The modified assessment now provides relevancy and culturally safe language which will enable it to be utilised more effectively with Aboriginal Australians in the IPU. The modified assessment will encourage a strengthening of the often unheard or misheard voices of Aboriginal Australians. In conjunction with the development of the culturally safe assessment, a local work site procedure was also developed to guide a consistent occupational therapy practice that supports culturally safe engagement and service delivery. The procedure outlines relationships within the multi-disciplinary team and incorporates three stages of the occupational therapy practice involving the assessment phase, the therapeutic group program, and individual interventions. At each stage, a simple PDSA (Plan, Do, Study, Act) evaluation was utilised to determine the effectiveness of this strategy.
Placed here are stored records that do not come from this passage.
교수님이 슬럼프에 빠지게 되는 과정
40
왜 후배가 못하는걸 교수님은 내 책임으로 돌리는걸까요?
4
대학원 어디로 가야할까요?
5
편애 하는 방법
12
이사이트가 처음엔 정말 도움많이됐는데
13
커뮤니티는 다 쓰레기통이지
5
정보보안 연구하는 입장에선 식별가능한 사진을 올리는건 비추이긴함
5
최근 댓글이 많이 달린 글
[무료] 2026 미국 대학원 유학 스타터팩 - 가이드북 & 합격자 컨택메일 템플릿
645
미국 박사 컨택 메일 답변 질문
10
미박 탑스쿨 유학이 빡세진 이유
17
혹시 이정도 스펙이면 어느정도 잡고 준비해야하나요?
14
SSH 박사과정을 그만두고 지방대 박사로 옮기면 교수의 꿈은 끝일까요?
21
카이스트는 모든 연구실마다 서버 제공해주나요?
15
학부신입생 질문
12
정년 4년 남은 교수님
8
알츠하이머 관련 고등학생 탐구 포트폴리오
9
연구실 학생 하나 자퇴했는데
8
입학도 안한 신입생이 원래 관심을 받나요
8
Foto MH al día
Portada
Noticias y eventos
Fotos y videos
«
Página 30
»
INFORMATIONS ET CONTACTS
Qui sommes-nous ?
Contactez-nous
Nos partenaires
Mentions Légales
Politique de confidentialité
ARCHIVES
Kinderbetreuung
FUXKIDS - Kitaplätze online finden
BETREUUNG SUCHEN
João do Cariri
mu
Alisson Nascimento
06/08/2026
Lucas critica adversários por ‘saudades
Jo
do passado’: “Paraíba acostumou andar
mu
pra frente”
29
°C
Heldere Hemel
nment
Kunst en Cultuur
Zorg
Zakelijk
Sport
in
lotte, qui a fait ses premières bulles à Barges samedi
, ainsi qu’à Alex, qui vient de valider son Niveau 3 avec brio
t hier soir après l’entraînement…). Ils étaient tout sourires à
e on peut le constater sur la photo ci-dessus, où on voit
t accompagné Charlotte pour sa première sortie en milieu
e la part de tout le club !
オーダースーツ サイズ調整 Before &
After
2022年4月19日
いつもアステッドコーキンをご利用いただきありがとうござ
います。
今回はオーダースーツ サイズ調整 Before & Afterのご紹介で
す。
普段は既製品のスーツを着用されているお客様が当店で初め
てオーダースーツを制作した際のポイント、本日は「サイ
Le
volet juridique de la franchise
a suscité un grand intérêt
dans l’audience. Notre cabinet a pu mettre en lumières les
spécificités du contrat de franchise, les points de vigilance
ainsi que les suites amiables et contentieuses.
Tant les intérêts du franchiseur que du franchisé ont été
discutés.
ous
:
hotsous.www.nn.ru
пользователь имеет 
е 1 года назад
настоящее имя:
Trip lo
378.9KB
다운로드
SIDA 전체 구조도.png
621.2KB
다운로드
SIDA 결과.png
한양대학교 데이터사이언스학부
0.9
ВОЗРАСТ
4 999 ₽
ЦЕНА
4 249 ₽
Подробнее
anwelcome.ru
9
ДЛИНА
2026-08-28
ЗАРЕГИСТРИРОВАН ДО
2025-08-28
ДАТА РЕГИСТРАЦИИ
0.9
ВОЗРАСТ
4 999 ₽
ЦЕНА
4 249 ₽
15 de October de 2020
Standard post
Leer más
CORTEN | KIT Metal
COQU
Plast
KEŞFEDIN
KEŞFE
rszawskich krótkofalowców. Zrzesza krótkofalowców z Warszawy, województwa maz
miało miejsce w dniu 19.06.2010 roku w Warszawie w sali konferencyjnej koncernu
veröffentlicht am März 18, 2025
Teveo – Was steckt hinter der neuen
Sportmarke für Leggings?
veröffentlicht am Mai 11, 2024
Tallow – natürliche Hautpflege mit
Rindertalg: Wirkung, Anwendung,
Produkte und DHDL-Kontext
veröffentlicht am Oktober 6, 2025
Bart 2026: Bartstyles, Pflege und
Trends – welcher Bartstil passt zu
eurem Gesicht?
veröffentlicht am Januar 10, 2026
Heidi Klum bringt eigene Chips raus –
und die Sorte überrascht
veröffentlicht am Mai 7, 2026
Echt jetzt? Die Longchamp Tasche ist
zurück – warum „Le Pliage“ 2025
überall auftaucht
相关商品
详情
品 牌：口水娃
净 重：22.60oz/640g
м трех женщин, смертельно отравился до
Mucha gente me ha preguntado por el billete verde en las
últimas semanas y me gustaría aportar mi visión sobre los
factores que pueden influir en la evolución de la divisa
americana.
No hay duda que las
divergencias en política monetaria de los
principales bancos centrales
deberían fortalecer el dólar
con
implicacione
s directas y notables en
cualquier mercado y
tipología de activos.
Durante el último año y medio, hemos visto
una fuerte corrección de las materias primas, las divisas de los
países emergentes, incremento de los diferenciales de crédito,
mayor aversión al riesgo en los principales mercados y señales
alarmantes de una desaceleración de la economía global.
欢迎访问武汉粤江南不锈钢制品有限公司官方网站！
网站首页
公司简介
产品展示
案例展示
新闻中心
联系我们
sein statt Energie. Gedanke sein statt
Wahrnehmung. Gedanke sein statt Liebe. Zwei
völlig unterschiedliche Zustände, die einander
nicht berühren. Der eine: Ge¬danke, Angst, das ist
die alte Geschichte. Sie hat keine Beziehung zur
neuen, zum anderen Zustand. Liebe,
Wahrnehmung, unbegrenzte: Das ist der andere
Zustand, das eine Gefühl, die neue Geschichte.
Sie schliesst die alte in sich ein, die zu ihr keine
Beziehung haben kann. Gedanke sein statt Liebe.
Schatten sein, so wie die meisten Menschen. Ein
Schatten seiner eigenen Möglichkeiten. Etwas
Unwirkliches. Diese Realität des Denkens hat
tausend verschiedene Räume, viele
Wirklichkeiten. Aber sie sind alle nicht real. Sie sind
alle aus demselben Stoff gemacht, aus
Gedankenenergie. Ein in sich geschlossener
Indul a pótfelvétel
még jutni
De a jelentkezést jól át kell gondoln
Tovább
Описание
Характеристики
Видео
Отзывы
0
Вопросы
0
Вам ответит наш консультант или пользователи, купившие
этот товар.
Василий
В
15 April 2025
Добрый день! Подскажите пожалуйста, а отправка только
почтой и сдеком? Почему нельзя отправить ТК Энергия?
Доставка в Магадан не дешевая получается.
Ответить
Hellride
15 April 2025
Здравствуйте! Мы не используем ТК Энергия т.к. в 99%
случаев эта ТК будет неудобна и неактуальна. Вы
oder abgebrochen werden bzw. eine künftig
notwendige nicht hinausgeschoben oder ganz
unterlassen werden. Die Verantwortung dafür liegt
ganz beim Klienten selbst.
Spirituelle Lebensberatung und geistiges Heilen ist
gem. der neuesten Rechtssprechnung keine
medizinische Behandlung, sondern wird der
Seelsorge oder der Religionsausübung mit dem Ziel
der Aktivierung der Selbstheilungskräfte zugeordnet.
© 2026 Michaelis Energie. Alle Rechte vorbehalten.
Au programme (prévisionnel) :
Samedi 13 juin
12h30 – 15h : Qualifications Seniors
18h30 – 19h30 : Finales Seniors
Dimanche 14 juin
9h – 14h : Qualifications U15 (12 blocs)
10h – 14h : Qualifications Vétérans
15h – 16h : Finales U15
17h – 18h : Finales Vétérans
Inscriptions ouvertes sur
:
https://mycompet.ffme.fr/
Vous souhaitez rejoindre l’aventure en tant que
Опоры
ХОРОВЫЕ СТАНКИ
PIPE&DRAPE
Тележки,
This cultural safety project has significantly improved the confidence and ability of occupational therapists to engage with Aboriginal Australians who are clients in the IPU. It has enabled improved assessment, enhanced treatment planning, and effective discharge planning. The modifications to practice have also emphasised the importance of gathering information and working with each individual in a unique, respectful and culturally appropriate manner.3 This project is a good example of health services research which is driven by gaps in clinical practice and championed by health professionals that results in an outcome which is readily implementable and sustainable. While numerous evidence-practice gaps continue to persist in health care today, initiatives such as these provide a glimpse of how projects which are developed at the coal face, in response to issues confronting health professionals, could play an important role in addressing the evidence-practice gaps. Furthermore, the next time a young Aboriginal man or woman, like Jonah, comes down from the APY lands or somewhere else in country for that matter, there will be some recognition from them that out of all of the unfamiliar faces they see on the ward, there really is an attempt to respect and understand their culture and needs. And that can only be a good thing when trying to engage the unengaged.

References

  1. Nelson A, Gray M, Jensen H, Thomas Y, McIntosh K, Oke L, Paluch T. Closing the gap: supporting occupational therapists to partner effectively with First Australians. Australian Occupational Therapy Journal. 2011;58:17-24.
  2. Cultural Inclusion Framework for South Australia [Internet]. Department of the Premier and Cabinet. SA: 2006 Available from: http://dpc.sa.gov.au/sites/default/files/pubimages/documents/aard/CIF_guide.pdf.
  3. Stedman A, Thomas Y. Reflecting on our effectiveness: Occupational Therapy interventions with indigenous clients. Australian Occupational Therapy Journal. 2011;58:43-49.
  4. Thorley M, Lim SM. Considerations for occupational therapy assessment for Indigenous children in Australia. Australian Occupational Therapy Journal. 2011;58:3-10.
  5. Kielhofner G, Forsyth K, Kramer J, Iyenger A. Developing the Occupational Self Assessment: the use of Rasch analysis to assure internal validity, sensitivity and reliability. British Journal of Occupational Therapy. 2009;72(3):94-104.